#### Problem to solve
Please duplicate the DynDNS setup guide word for word, from "The following is" up to and including "actual DynDNS domain.".

::: Selected extract :::

The following is required or suggested:

  • OpenBSD (or another BSD or some Linux distro) with HTTPD and NSD installed (pkg_add nsd), configured and running
  • (sub-)domain for your webserver. Needed for updating the NS record of your actual DynDNS domain.
    • In this example: update.example.com
  • (sub-)domain that is updated dynamically.
    • In this example: dyn.example.com
  • A router capable of sending custom GET-requests to your DynDNS server.
    • In this example: A FritzBox

Installation

Configure your web server

Apache/httpd

Add the following new virtual host to your /etc/httpd.conf:

server "update.example.com" {
        listen on $ext_addr port 80
        root "/htdocs/dyndns"
        log access dyndns.log
}

nginx

Add the following to your nginx.conf. The "access" log format isn't avaliable by default so you have to define it.

http {
    ...
    log_format access '$host $remote_addr - $remote_user [$time_local] '
                               '"$request" $status $body_bytes_sent '
                               '"$http_referer" "$http_user_agent" "$gzip_ratio"';
    ...

    server {
        listen 80;

        server_name update.example.com;

        root /htdocs/dyndns;
        access_log /var/www/logs/dyndns.log access;

        ...
    }
}

Create an empty update.html:

# mkdir /var/www/htdocs/dyndns/
# touch /var/www/htdocs/dyndns/update.html

After reloading webserver, try to access http://update.example.com/update.html The request should show up in /var/www/logs/dyndns.log

Create a zone file for dyn.example.com

Create a new zone file (e.g. at /var/nsd/zones/dyn.example.com.zone) with the following content

$ORIGIN example.com.
$TTL 300
@       IN      SOA     ns1.example.com.      admin.example.com. (
1524952218
                        300                     ; refresh
                        900                     ; retry
                        1209600                 ; expire
                        1800                    ; ttl
                        )
; Name servers
                    IN      NS      ns1.example.com.
                    IN      NS      ns2.example.com.

::: Data excerpts :::

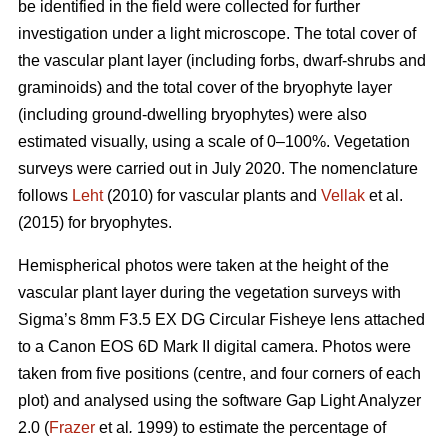
be identified in the field were collected for further
investigation under a light microscope. The total cover of
the vascular plant layer (including forbs, dwarf-shrubs and
graminoids) and the total cover of the bryophyte layer
(including ground-dwelling bryophytes) were also
estimated visually, using a scale of 0–100%. Vegetation
surveys were carried out in July 2020. The nomenclature
follows
Leht
(2010) for vascular plants and
Vellak
et al.
(2015) for bryophytes.
Hemispherical photos were taken at the height of the
vascular plant layer during the vegetation surveys with
Sigma’s 8mm F3.5 EX DG Circular Fisheye lens attached
to a Canon EOS 6D Mark II digital camera. Photos were
taken from five positions (centre, and four corners of each
plot) and analysed using the software Gap Light Analyzer
2.0 (
Frazer
et al
.
1999) to estimate the percentage of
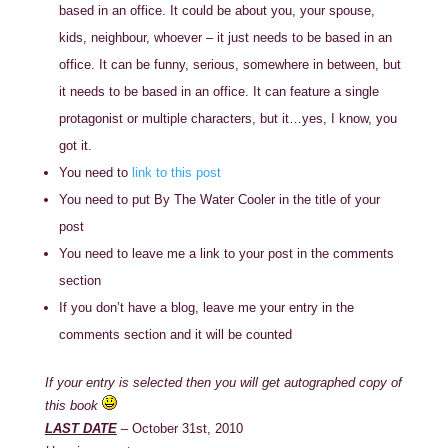
based in an office. It could be about you, your spouse,
kids, neighbour, whoever – it just needs to be based in an
office. It can be funny, serious, somewhere in between, but
it needs to be based in an office. It can feature a single
protagonist or multiple characters, but it…yes, I know, you
got it.
You need to
link to this post
You need to put By The Water Cooler in the title of your
post
You need to leave me a link to your post in the comments
section
If you don’t have a blog, leave me your entry in the
comments section and it will be counted
If your entry is selected then you will get autographed copy of
this book
LAST DATE
– October 31st, 2010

:::

#### Response area
The following is required or suggested:

  • OpenBSD (or another BSD or some Linux distro) with HTTPD and NSD installed (pkg_add nsd), configured and running
  • (sub-)domain for your webserver. Needed for updating the NS record of your actual DynDNS domain.